**ENTRIES SUPPLIED**
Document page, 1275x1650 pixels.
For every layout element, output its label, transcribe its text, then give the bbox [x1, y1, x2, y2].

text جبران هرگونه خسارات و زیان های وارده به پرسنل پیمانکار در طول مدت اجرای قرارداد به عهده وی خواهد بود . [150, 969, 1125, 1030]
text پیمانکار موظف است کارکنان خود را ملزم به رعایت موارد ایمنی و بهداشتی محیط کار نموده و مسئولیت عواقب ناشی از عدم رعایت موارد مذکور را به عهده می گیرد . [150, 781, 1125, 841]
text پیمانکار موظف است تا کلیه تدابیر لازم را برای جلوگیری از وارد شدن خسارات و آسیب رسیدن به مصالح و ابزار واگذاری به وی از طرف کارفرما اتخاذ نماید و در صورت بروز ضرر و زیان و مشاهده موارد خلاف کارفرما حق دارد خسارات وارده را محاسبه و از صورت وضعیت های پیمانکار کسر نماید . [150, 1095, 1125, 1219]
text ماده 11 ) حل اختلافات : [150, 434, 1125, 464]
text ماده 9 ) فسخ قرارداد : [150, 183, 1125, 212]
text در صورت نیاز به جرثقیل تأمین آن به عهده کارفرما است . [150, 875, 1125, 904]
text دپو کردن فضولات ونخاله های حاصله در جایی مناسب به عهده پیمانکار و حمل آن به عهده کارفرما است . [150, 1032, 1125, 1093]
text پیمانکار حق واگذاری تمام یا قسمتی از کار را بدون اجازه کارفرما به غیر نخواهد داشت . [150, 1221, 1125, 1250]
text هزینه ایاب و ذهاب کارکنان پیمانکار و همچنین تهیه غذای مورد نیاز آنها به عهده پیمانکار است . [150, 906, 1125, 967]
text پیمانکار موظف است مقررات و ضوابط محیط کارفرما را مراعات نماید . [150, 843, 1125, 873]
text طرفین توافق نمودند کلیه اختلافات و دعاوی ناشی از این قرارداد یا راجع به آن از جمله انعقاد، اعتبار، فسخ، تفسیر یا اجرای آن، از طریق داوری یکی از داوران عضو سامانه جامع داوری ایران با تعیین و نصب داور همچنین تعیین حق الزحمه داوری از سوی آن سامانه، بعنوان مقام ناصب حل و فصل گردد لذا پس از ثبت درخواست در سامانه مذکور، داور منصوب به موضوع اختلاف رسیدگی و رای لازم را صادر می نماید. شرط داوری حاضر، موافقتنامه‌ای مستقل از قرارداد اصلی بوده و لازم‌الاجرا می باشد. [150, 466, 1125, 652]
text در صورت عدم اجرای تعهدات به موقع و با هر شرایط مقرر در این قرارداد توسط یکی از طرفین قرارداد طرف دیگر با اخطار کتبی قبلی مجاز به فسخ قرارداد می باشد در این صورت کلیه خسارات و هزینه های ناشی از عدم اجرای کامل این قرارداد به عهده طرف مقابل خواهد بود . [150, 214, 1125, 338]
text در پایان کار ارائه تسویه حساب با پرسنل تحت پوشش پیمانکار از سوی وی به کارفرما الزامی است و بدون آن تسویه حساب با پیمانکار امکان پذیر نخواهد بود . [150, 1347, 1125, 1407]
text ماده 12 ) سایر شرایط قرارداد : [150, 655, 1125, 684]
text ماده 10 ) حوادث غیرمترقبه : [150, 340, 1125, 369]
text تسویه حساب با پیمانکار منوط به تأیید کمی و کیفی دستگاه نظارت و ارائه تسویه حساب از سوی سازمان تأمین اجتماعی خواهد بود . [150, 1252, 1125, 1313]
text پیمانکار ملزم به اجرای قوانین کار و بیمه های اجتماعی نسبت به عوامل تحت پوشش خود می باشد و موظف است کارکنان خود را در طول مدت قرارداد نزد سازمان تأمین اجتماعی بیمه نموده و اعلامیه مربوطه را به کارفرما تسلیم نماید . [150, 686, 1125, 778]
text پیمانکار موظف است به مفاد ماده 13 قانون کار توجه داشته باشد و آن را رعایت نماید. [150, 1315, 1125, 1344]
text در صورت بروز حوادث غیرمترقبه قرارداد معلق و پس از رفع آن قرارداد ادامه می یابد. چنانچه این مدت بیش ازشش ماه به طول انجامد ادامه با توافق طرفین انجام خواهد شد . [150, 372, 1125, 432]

**EXERCISE OBJECTIVE**
Please repeat every record above word for word.

**EXERCISE SOLUTION**
Document page, 1275x1650 pixels.
For every layout element, output its label, transcribe its text, then give the bbox [x1, y1, x2, y2].

text جبران هرگونه خسارات و زیان های وارده به پرسنل پیمانکار در طول مدت اجرای قرارداد به عهده وی خواهد بود . [150, 969, 1125, 1030]
text پیمانکار موظف است کارکنان خود را ملزم به رعایت موارد ایمنی و بهداشتی محیط کار نموده و مسئولیت عواقب ناشی از عدم رعایت موارد مذکور را به عهده می گیرد . [150, 781, 1125, 841]
text پیمانکار موظف است تا کلیه تدابیر لازم را برای جلوگیری از وارد شدن خسارات و آسیب رسیدن به مصالح و ابزار واگذاری به وی از طرف کارفرما اتخاذ نماید و در صورت بروز ضرر و زیان و مشاهده موارد خلاف کارفرما حق دارد خسارات وارده را محاسبه و از صورت وضعیت های پیمانکار کسر نماید . [150, 1095, 1125, 1219]
text ماده 11 ) حل اختلافات : [150, 434, 1125, 464]
text ماده 9 ) فسخ قرارداد : [150, 183, 1125, 212]
text در صورت نیاز به جرثقیل تأمین آن به عهده کارفرما است . [150, 875, 1125, 904]
text دپو کردن فضولات ونخاله های حاصله در جایی مناسب به عهده پیمانکار و حمل آن به عهده کارفرما است . [150, 1032, 1125, 1093]
text پیمانکار حق واگذاری تمام یا قسمتی از کار را بدون اجازه کارفرما به غیر نخواهد داشت . [150, 1221, 1125, 1250]
text هزینه ایاب و ذهاب کارکنان پیمانکار و همچنین تهیه غذای مورد نیاز آنها به عهده پیمانکار است . [150, 906, 1125, 967]
text پیمانکار موظف است مقررات و ضوابط محیط کارفرما را مراعات نماید . [150, 843, 1125, 873]
text طرفین توافق نمودند کلیه اختلافات و دعاوی ناشی از این قرارداد یا راجع به آن از جمله انعقاد، اعتبار، فسخ، تفسیر یا اجرای آن، از طریق داوری یکی از داوران عضو سامانه جامع داوری ایران با تعیین و نصب داور همچنین تعیین حق الزحمه داوری از سوی آن سامانه، بعنوان مقام ناصب حل و فصل گردد لذا پس از ثبت درخواست در سامانه مذکور، داور منصوب به موضوع اختلاف رسیدگی و رای لازم را صادر می نماید. شرط داوری حاضر، موافقتنامه‌ای مستقل از قرارداد اصلی بوده و لازم‌الاجرا می باشد. [150, 466, 1125, 652]
text در صورت عدم اجرای تعهدات به موقع و با هر شرایط مقرر در این قرارداد توسط یکی از طرفین قرارداد طرف دیگر با اخطار کتبی قبلی مجاز به فسخ قرارداد می باشد در این صورت کلیه خسارات و هزینه های ناشی از عدم اجرای کامل این قرارداد به عهده طرف مقابل خواهد بود . [150, 214, 1125, 338]
text در پایان کار ارائه تسویه حساب با پرسنل تحت پوشش پیمانکار از سوی وی به کارفرما الزامی است و بدون آن تسویه حساب با پیمانکار امکان پذیر نخواهد بود . [150, 1347, 1125, 1407]
text ماده 12 ) سایر شرایط قرارداد : [150, 655, 1125, 684]
text ماده 10 ) حوادث غیرمترقبه : [150, 340, 1125, 369]
text تسویه حساب با پیمانکار منوط به تأیید کمی و کیفی دستگاه نظارت و ارائه تسویه حساب از سوی سازمان تأمین اجتماعی خواهد بود . [150, 1252, 1125, 1313]
text پیمانکار ملزم به اجرای قوانین کار و بیمه های اجتماعی نسبت به عوامل تحت پوشش خود می باشد و موظف است کارکنان خود را در طول مدت قرارداد نزد سازمان تأمین اجتماعی بیمه نموده و اعلامیه مربوطه را به کارفرما تسلیم نماید . [150, 686, 1125, 778]
text پیمانکار موظف است به مفاد ماده 13 قانون کار توجه داشته باشد و آن را رعایت نماید. [150, 1315, 1125, 1344]
text در صورت بروز حوادث غیرمترقبه قرارداد معلق و پس از رفع آن قرارداد ادامه می یابد. چنانچه این مدت بیش ازشش ماه به طول انجامد ادامه با توافق طرفین انجام خواهد شد . [150, 372, 1125, 432]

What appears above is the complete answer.